From too many menorahs to too many gifts, sometimes we need to just sit back and take stock of all that we have. “Gracie’s Night: A Hanukkah Story” (Cookie and Nudge Books) also takes the reader through the Big Apple during wintertime. Debut author Lynn Taylor Gordon prefaces her unusual Chanukah tale with meaningful words: “When we are brave enough to reach out instead of looking away, miracles can happen.” The jaunty rhyming text relates the story of Gracie and her father, both of little means living in the big city; charmingly depicted in bold colors by illustrator Laura Brown. When young Gracie gets a holiday season job at Macy’s department store, she is delighted to be able to purchase eight gifts for her papa for the upcoming eight nights of Chanukah. She buys “mittens, sweaters, snow boots and socks, and had them gift-wrapped with a bow on each box.” Her joy at her new-found fortune is diminished, however, as she spies a homeless man huddling inside a cardboard box, cold and sad.

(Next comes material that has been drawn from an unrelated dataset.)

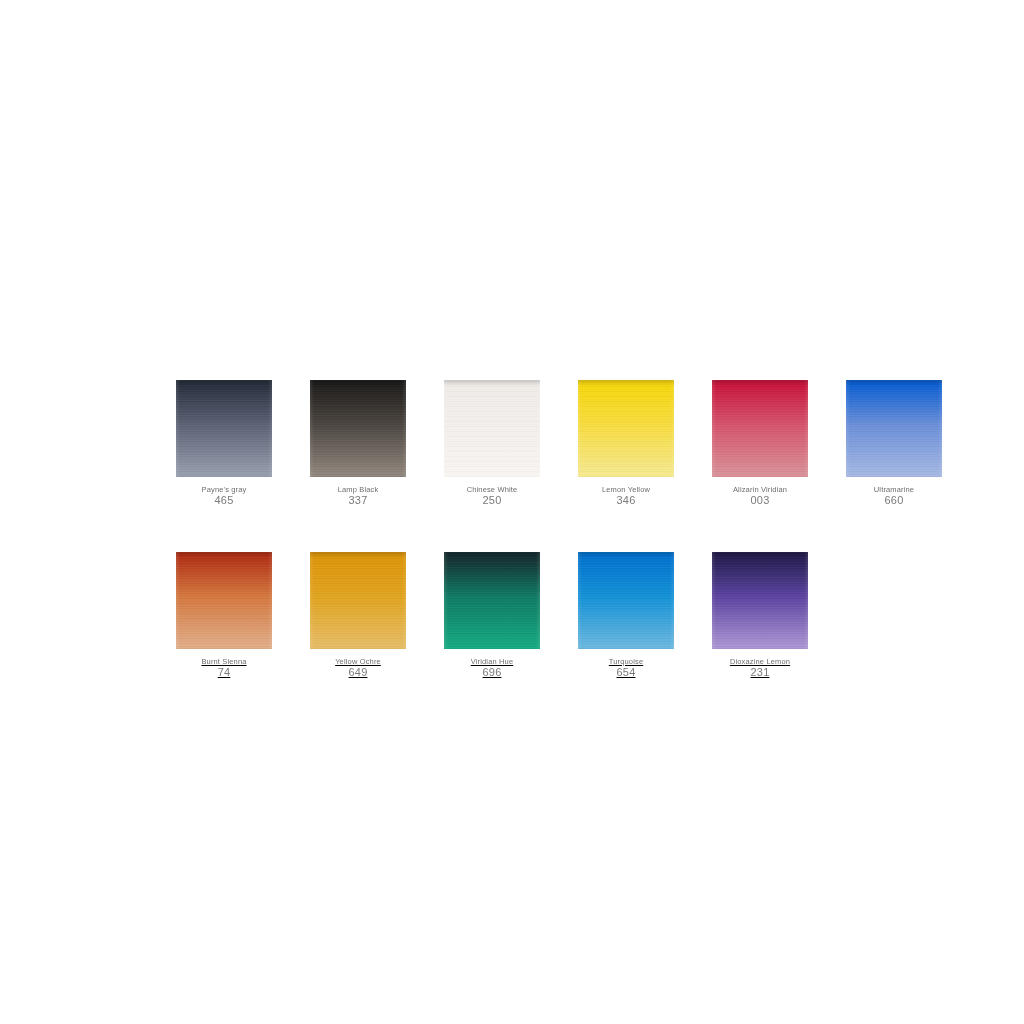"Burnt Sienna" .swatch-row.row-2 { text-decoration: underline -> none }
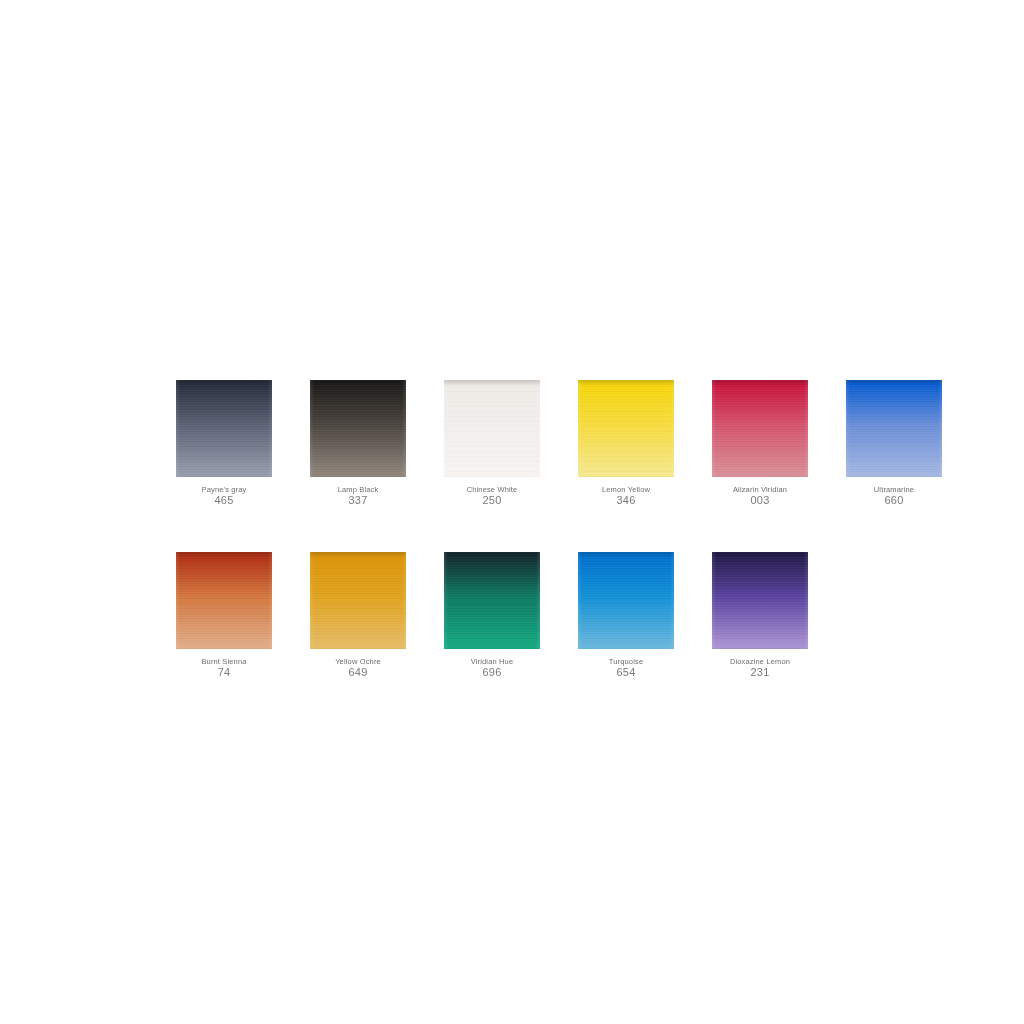"Sap Green" div.swatch-cell { html: none -> <div> <div> <div></div> <div></div> <div></div> <div></div> </div> <div> <div>Sap Green</div> <div>599</div> </div> </div> }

She anonymously leaves him the gifts, fully knowing that her papa would approve. The final heartwarming spread shows the meager family of two (along with dog, cat and goldfish) celebrating Chanukah with a bright menorah, latkes, dreidels and gelt, along with loving and knowing smiles. The author’s Web site states that the book is based on the true Gordon family tradition of foregoing gifts on one Chanukah night and giving anonymously to someone in need. Check it out for discussion questions and some fun printable activities.
For a Chanukah book that makes a double gift, consider the new “Barefoot Book of Jewish Tales” by Rabbi Shoshana Boyd Gelfand (Barefoot Books), which comes with a two-disc narration by well-known Jewish actress Debra Messing. This is a beautifully imagined book. The publisher has previously published “The Barefoot Book of Animal Tales” and “The Barefoot Book of Buddhist Tales,” and this third offering of Jewish tales shows the kind of care and attention they have taken to getting things right. The volume consists of eight well-told tales, along with source notes, and a useful and thorough glossary. The CDs are professionally produced and Messing’s calm storytelling will captivate children. The stories include, “Elijah’s Wisdom,” “The Boy Who Prayed the Alphabet,” “The Prince Who Thought He Was a Rooster,” “The Challah in the Ark,” “Heaven and Hell,” “Clever Rachel” (a Chelm story) and “The Perfect Mistake.” The author begins the volume with a two-page tale titled “The Power of Story” about the Baal Shem Tov and how his followers forgot exactly how he had prayed but did what little they remembered throughout the generations. She writes that “even when we can no longer remember exactly where to go or what to do or what words to say, we can tell the story and that will be enough. This is a book of stories, to be told from one generation to the next. Tell the stories and pass them on. Whatever your child remembers, that will be enough.”
Lisa Silverman is the director of the Sinai Temple Blumenthal Library.